Нельзя исключить и сочетанный дефицит РС и PS, который приводит к фульминантному (молниеносному) тромбозу. При беременности этот дефект может быть причиной тромбоза глубоких вен, преэклампсии, ограничения внутриматочного роста и рецидивирующих выкидышей.
Выводы
Таким образом, наличие множества генетических мутаций, обусловливающих дисфункцию факторов гемостаза, не позволяет выявить точную причину возникновения тромбоза, современные технологии, осуществляемые в перинатальных центрах, увеличивают выживаемость детей в неонатальном периоде и вместе с тем это увеличивает количество инвалидизирующих осложнений, в частности тромбозов сосудов.
Литература:
1. Buller H.R., Sohne M., Middeldorp S. Treatment of venous thromboembolism. J.Thromb. Haem. 2005; 3:1554-1560;
2. Wells P.S. Integrated strategies for the diagnosis of venous thromboembolism. J.Thromb.Haemost. 2007; 5 (1):41-50.

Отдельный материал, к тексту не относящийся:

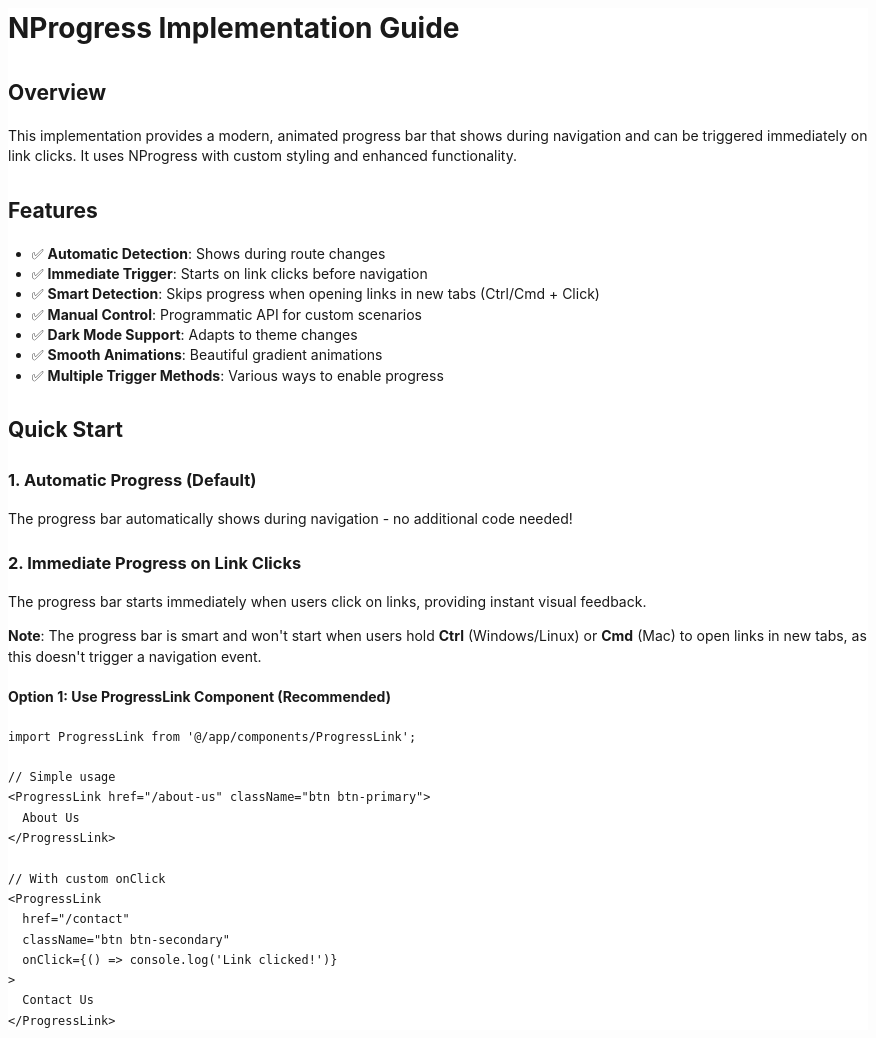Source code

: # NProgress Implementation Guide

## Overview

This implementation provides a modern, animated progress bar that shows during navigation and can be triggered immediately on link clicks. It uses NProgress with custom styling and enhanced functionality.

## Features

- ✅ **Automatic Detection**: Shows during route changes
- ✅ **Immediate Trigger**: Starts on link clicks before navigation
- ✅ **Smart Detection**: Skips progress when opening links in new tabs (Ctrl/Cmd + Click)
- ✅ **Manual Control**: Programmatic API for custom scenarios
- ✅ **Dark Mode Support**: Adapts to theme changes
- ✅ **Smooth Animations**: Beautiful gradient animations
- ✅ **Multiple Trigger Methods**: Various ways to enable progress

## Quick Start

### 1. Automatic Progress (Default)

The progress bar automatically shows during navigation - no additional code needed!

### 2. Immediate Progress on Link Clicks

The progress bar starts immediately when users click on links, providing instant visual feedback.

**Note**: The progress bar is smart and won't start when users hold **Ctrl** (Windows/Linux) or **Cmd** (Mac) to open links in new tabs, as this doesn't trigger a navigation event.

#### Option 1: Use ProgressLink Component (Recommended)

```tsx
import ProgressLink from '@/app/components/ProgressLink';

// Simple usage
<ProgressLink href="/about-us" className="btn btn-primary">
  About Us
</ProgressLink>

// With custom onClick
<ProgressLink
  href="/contact"
  className="btn btn-secondary"
  onClick={() => console.log('Link clicked!')}
>
  Contact Us
</ProgressLink>
```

3. Khan S., Dickerman J.D. Hereditary thrombophilia. Thromb. J. 2006; 4: 15-38.
4. Vasil'ev S.A., Vinogradov V.L. Rol' nasledstvennosti v razvitii trombozov (The role of heredity in the development of thrombosis) [in Russian]. Tromboz, gemostaz i reologija. 2007; 3:32-40.
5. Monagle P, Chalmers E, Chan A, et al. Antithrombotic therapy in neonates andchildren: American College of Chest Physicians Evidence-Based Clinical Practice Guidelines (8th Edition). Chest. 2008; 133:887.
6. Hirsh J, Bauer KA, Donati MB, et al. Parenteral anticoagulants: American College of Chest Physicians Evidence-Based Clinical Practice Guidelines (8thEdition). Chest. 2008; 133:141.
7. Tanvig M, J0rgensen J. S., Nybo M, Zachariassen G. Intrauterine Extremity Gangrene and Cerebral Infarction at Term: A Case Report. Case Reports in Pediatrics. 2011, Article ID 363517, 4 p.
8. Armstrong A. P. , Page R. E. Intrauterine vascular deficiency of the upper limb. Journal of Hand Surgery. 1997; 22(5):607-611.
9. Veldman A, Marcel F, Michel-Behnke I. Thrombosis in the critically ill neonate: incidence, diagnosis, and management. Vasc Health Risk Manag. 2008; 4(6): 1337-1348.
10. Chuvakova T.K. Jeffektivnye perinatal'nye tehnologii uhoda i medicinskoj pomoshhi novorozhdennym detjam (Effective perinatal care and medical care technologies for newborn children) [in Russian]. Astana; 2015. 290-300 p.